> _Task directions_: In the entries that follow, find the line containing "camera: 65 degrees left, 10 degrees down"; from there, copy every line exactly through the line containing "(432, 317) = (500, 441): none".

*** Data for analysis ***

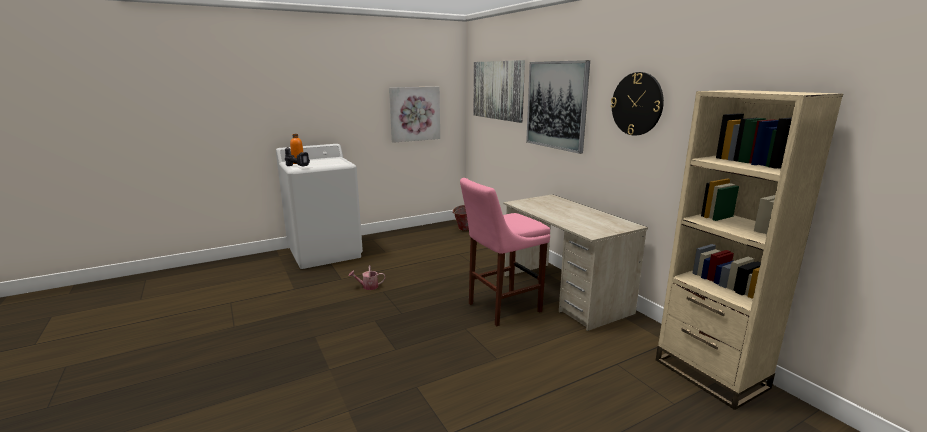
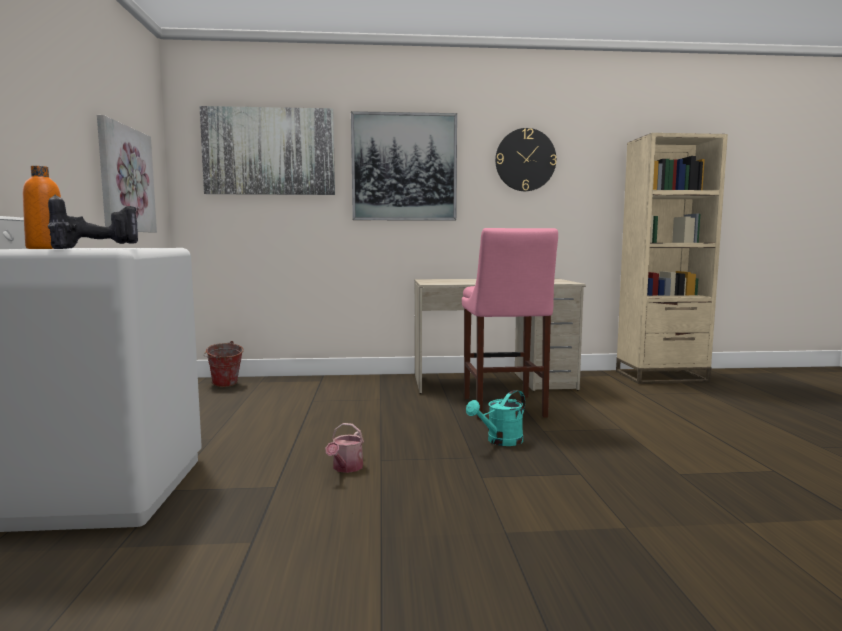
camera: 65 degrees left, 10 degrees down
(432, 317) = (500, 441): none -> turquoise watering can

*** End of Data for analysis ***
*** Data for analysis ***

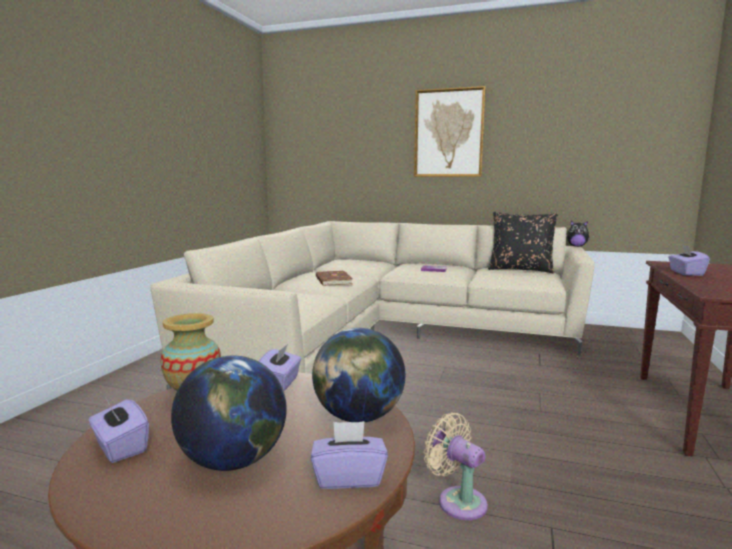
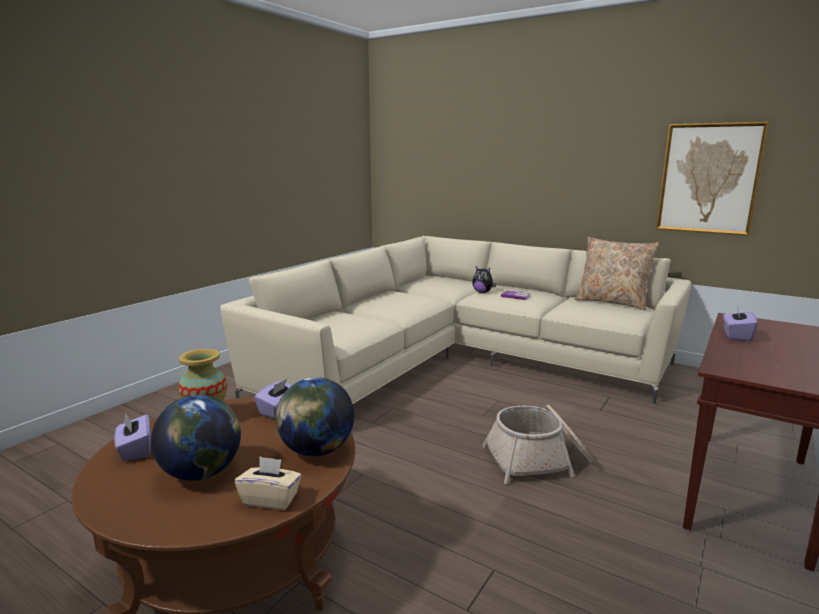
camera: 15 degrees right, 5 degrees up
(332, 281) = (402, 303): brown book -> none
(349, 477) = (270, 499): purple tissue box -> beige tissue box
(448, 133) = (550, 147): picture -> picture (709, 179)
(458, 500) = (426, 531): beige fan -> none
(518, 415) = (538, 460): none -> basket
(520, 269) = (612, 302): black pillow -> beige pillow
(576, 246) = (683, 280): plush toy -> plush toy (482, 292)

*** End of Data for analysis ***

> _Solution to this task_:
camera: 65 degrees left, 10 degrees down
(432, 317) = (500, 441): none -> turquoise watering can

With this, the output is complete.